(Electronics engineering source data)
*** Begin section ***

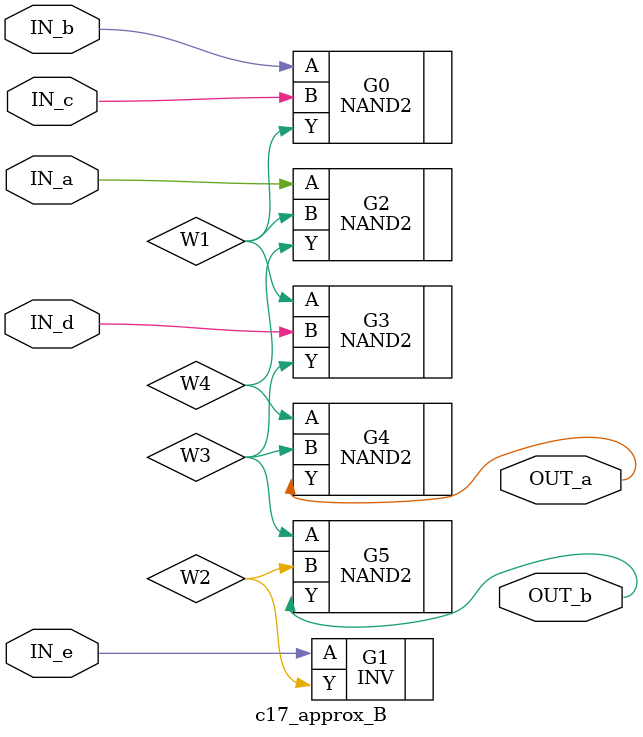
<source format=v>
module c17_approx_B (
    IN_a, IN_b, IN_c, IN_d, IN_e, OUT_a, OUT_b );
  input  IN_a, IN_b, IN_c, IN_d, IN_e;
  output OUT_a, OUT_b ;
  wire W1, W2, W3, W4;
  
  NAND2   G0(.A(IN_b), .B(IN_c), .Y(W1));
  NAND2   G2(.A(IN_a), .B(W1), .Y(W4));  
  INV     G1(.A(IN_e), .Y(W2));
  NAND2   G3(.A(W1), .B(IN_d), .Y(W3));
  NAND2   G4(.A(W4), .B(W3), .Y(OUT_a));
  NAND2   G5(.A(W3), .B(W2), .Y(OUT_b));

endmodule
</source>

*** End section ***

An exact copy of the lines from the one containing "G4(.A(W4), .B(W3), .Y(OUT_a));" through the end of the entries is required, and nothing beyond them.

Finished task -
  NAND2   G4(.A(W4), .B(W3), .Y(OUT_a));
  NAND2   G5(.A(W3), .B(W2), .Y(OUT_b));

endmodule
</source>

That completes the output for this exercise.